Masses of robots!  The ad said 140, we got 147, although one was deformed (looks like they ran out of plastic to pour in its mold).  completely random numbers, but there are six poses in four colors each.  If these were for a Star Frontiers or Gamma World game, yikes!  That would be a tough battle!  The zombies are there on the end of the second picture, in a nice toxic/radioactive green color.  My son thought all of these guys are the bad guys, so they got bunched together.  Sorry there's not a lot of detail on the zombies.  There are twenty of them, four each of five poses (two female, three male).

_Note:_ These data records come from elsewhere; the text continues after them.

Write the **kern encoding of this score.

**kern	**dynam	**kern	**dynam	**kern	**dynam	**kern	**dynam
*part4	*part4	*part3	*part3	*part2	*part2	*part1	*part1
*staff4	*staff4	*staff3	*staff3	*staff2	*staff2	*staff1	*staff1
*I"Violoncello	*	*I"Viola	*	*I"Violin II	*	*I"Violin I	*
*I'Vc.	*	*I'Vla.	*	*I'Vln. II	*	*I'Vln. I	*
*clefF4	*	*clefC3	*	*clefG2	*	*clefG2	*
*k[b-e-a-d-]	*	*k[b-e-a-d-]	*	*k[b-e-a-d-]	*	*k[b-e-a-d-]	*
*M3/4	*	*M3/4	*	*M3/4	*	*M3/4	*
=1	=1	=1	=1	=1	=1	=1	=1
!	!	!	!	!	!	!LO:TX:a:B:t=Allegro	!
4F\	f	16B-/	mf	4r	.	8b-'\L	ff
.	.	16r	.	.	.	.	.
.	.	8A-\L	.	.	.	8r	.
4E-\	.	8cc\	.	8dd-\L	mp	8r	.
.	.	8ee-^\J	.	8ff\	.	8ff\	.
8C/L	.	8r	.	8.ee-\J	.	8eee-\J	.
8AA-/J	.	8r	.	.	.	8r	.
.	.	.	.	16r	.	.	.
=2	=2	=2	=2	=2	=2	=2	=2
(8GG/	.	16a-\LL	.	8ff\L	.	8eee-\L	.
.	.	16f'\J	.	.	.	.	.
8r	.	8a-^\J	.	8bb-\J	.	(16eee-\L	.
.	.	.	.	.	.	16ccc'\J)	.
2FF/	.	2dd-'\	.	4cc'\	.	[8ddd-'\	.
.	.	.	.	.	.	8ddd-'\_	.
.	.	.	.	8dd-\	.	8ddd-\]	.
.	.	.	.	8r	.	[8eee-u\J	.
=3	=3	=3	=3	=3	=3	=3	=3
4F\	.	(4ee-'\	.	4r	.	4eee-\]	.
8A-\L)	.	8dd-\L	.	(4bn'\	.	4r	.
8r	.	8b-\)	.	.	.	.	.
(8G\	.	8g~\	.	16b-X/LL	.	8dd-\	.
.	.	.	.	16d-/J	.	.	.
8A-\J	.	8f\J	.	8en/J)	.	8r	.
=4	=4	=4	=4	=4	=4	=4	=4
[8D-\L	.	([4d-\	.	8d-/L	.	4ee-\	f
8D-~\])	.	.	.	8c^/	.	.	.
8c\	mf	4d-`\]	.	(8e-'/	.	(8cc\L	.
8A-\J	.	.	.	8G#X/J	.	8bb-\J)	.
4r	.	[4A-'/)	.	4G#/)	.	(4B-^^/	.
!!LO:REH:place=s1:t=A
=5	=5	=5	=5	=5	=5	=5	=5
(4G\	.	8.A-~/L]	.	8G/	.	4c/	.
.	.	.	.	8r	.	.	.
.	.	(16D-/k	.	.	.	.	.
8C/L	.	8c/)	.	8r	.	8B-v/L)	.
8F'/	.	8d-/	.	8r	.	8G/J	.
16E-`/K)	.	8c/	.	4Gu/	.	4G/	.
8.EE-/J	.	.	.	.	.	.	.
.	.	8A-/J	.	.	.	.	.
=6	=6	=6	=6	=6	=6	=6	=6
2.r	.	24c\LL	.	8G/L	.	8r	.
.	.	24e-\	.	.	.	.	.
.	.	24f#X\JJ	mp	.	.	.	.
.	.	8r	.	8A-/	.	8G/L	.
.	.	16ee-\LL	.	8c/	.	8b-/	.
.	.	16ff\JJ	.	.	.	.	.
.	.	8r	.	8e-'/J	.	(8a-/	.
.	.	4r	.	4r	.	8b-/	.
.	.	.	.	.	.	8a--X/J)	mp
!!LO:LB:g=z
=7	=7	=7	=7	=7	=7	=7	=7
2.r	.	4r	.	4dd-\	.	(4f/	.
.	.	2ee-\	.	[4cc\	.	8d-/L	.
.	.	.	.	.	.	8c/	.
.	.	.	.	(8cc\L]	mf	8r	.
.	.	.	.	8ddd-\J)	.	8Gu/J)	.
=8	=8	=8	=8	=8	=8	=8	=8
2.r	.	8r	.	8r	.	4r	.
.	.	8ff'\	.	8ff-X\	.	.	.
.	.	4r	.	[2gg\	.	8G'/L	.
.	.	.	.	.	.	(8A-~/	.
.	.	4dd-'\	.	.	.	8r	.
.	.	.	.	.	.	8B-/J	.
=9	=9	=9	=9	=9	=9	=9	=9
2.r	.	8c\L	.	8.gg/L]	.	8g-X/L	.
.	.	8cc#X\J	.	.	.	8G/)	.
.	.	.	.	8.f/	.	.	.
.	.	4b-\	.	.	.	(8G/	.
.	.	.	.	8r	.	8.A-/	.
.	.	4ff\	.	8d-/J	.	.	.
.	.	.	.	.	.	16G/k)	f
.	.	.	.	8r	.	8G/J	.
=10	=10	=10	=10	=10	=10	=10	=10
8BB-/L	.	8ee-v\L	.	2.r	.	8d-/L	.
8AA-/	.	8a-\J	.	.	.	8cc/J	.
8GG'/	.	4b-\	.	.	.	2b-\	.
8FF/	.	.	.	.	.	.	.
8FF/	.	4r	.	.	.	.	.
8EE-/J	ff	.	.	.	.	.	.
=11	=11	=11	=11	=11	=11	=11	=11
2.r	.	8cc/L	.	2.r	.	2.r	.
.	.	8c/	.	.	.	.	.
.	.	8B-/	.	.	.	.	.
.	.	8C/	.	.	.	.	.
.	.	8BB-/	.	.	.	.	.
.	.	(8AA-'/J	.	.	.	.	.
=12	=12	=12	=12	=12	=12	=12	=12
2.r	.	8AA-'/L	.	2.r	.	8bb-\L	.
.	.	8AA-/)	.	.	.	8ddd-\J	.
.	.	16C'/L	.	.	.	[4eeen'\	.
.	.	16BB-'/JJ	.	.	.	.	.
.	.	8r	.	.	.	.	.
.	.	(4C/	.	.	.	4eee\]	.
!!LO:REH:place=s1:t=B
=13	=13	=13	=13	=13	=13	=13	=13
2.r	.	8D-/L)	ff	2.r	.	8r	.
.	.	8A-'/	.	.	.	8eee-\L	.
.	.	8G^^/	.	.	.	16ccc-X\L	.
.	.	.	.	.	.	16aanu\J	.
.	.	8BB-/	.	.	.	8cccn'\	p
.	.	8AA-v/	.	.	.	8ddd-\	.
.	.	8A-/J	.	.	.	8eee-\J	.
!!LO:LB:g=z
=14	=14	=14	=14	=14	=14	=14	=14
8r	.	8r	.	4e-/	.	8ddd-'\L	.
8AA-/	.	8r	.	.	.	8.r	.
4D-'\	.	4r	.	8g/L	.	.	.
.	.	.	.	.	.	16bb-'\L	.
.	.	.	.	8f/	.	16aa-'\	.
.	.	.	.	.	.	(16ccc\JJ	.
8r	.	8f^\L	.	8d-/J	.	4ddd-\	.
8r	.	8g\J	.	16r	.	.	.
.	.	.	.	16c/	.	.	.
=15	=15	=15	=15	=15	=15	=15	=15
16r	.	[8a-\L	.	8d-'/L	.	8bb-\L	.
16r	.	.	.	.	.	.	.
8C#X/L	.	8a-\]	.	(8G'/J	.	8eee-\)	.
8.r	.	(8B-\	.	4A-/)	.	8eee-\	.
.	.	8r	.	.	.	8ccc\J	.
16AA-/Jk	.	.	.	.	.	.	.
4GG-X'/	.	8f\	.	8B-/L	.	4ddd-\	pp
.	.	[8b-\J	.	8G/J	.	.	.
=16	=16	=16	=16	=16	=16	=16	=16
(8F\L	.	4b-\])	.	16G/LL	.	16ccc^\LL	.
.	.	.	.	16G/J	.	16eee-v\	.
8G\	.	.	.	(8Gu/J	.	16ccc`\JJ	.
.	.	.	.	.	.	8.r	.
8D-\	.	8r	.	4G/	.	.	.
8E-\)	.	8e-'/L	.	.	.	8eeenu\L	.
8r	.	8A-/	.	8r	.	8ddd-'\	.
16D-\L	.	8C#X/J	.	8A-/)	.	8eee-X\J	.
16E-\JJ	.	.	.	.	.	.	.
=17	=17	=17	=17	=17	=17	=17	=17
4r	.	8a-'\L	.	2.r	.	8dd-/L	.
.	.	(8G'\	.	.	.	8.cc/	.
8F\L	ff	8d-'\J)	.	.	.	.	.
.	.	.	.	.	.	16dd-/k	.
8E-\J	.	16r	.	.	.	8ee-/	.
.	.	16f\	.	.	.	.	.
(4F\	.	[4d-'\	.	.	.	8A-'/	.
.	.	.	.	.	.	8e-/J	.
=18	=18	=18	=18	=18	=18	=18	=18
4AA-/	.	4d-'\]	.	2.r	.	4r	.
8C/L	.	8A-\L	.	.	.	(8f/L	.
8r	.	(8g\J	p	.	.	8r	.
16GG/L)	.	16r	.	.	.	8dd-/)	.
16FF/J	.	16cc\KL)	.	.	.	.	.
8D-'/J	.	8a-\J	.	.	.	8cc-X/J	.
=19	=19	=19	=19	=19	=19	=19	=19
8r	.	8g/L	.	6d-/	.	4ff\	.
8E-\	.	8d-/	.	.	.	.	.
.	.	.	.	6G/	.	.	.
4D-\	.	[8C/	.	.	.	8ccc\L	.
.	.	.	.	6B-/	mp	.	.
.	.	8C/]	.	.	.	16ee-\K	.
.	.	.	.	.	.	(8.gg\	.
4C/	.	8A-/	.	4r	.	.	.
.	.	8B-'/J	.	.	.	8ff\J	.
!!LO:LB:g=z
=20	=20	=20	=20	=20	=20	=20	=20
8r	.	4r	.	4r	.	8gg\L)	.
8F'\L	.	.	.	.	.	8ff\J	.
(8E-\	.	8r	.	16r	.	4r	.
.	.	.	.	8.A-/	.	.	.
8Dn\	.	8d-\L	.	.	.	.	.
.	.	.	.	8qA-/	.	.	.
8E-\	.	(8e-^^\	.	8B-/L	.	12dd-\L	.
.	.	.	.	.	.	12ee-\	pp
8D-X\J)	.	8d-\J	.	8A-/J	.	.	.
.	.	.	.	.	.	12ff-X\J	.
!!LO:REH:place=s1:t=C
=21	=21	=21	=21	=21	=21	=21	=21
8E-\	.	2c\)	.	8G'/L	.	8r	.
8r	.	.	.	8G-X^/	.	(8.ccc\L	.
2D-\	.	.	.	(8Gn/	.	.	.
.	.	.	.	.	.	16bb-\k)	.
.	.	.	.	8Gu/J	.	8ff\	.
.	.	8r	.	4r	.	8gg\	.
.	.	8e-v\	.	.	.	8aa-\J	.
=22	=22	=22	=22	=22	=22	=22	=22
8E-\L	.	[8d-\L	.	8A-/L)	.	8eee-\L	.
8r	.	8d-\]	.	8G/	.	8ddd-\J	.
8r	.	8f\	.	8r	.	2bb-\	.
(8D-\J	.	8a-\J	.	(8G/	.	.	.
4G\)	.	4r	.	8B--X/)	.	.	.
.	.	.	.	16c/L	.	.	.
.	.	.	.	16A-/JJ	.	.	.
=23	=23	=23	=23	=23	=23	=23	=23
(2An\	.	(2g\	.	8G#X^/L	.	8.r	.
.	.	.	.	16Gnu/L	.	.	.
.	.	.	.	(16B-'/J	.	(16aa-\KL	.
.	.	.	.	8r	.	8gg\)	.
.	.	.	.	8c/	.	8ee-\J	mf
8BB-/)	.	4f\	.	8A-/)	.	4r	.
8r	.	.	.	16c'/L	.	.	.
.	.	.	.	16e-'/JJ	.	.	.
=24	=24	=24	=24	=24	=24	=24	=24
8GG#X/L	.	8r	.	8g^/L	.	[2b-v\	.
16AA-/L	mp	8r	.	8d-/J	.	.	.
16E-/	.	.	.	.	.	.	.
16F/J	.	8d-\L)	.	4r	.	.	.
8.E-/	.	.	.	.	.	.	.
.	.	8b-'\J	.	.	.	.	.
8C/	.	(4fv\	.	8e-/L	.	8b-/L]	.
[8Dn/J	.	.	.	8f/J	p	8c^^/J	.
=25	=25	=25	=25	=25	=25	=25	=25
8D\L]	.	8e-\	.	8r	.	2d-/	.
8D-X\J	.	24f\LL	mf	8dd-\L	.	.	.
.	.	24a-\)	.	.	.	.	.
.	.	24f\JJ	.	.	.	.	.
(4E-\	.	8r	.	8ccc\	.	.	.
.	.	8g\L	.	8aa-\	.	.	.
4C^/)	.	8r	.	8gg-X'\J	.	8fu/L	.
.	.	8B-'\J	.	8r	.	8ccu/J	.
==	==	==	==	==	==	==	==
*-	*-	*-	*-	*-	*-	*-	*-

And here are the zombie hunters.  Slightly disappointing that we didn't get the swat/hazmat dudes from the Amazon ad (I should have read the comments, apparently they're either changed or randomized, not sure).  Anyway, we've got one swat-type with an M4 rifle, and four civilian survivors.  Crazy looking dude with an axe, chick wielding a knife in two hands (?), trucker/farmer with a crossbow, and a dude with a shotgun and a snazzy hat.  All of these (the zombies and the survivors) are really soft plastic, and the bases are concave hollows, so they don't stand up so well.  I'm planning to get some putty to fill in the bases and help keep them upright.

And here we have the cave men set.  Four poses, six of each for each color.  Big old neanderthal with club, and three cro-magnons with boulder, stone ax, and club.  The neanderthals would work well as ogres for standard RPG mini scale.  In fact, all of them could work.  And if you use true 25mm scale, any of these guys could be hill or stone giants.